Items listed in a dataset
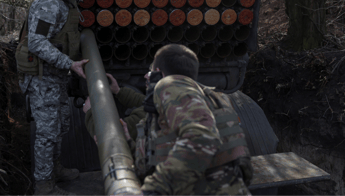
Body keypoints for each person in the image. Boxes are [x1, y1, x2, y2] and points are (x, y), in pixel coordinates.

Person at [126, 44, 253, 196]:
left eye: (150, 71)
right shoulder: (206, 100)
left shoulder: (170, 85)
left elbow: (202, 137)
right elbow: (156, 158)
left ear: (159, 72)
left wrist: (155, 189)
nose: (146, 77)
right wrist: (129, 142)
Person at [17, 0, 91, 196]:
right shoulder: (51, 1)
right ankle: (44, 186)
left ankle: (54, 170)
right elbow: (37, 42)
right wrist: (69, 64)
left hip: (55, 76)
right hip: (41, 78)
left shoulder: (67, 0)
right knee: (47, 133)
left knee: (60, 125)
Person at [82, 73, 146, 141]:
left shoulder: (147, 115)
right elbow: (144, 101)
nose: (146, 75)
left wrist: (90, 112)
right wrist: (118, 91)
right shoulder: (156, 101)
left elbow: (107, 134)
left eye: (152, 72)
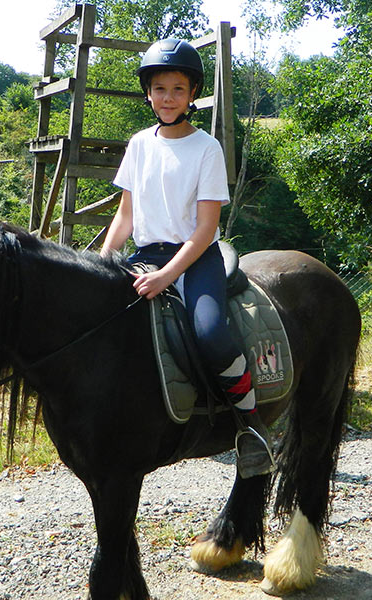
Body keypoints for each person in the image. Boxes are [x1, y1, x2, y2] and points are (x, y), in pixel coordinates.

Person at [99, 38, 274, 479]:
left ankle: (251, 427)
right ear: (148, 92)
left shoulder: (207, 149)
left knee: (210, 331)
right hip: (143, 254)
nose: (168, 97)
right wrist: (102, 260)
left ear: (192, 93)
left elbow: (204, 229)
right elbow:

Task instructions:
Each line above must be set down exactly, though no picture should be carried over.

Your response:
Body keypoints for each person in the image. Boxes are [x1, y1, x2, y2] and points are (x, y), in pixel coordinates.

Person at [126, 44, 253, 196]:
left eye: (150, 71)
right shoulder: (206, 100)
left shoulder: (170, 85)
left elbow: (202, 137)
right elbow: (156, 158)
left ear: (159, 72)
left wrist: (155, 189)
nose: (146, 77)
right wrist: (129, 142)
Person at [17, 0, 91, 196]:
right shoulder: (51, 1)
right ankle: (44, 186)
left ankle: (54, 170)
right elbow: (37, 42)
right wrist: (69, 64)
left hip: (55, 76)
right hip: (41, 78)
left shoulder: (67, 0)
right knee: (47, 133)
left knee: (60, 125)
Person at [82, 73, 146, 141]:
left shoulder: (147, 115)
right elbow: (144, 101)
nose: (146, 75)
left wrist: (90, 112)
right wrist: (118, 91)
right shoulder: (156, 101)
left elbow: (107, 134)
left eye: (152, 72)
Body keypoints for each person in the image. Boxes are [x1, y1, x2, y2] and points are (x, y), in pixel coordinates.

Person at [99, 38, 274, 479]:
left ankle: (251, 427)
right ear: (148, 92)
left shoulder: (207, 149)
left knee: (210, 331)
right hip: (143, 254)
nose: (168, 97)
right wrist: (102, 260)
left ear: (192, 93)
left elbow: (204, 229)
right elbow:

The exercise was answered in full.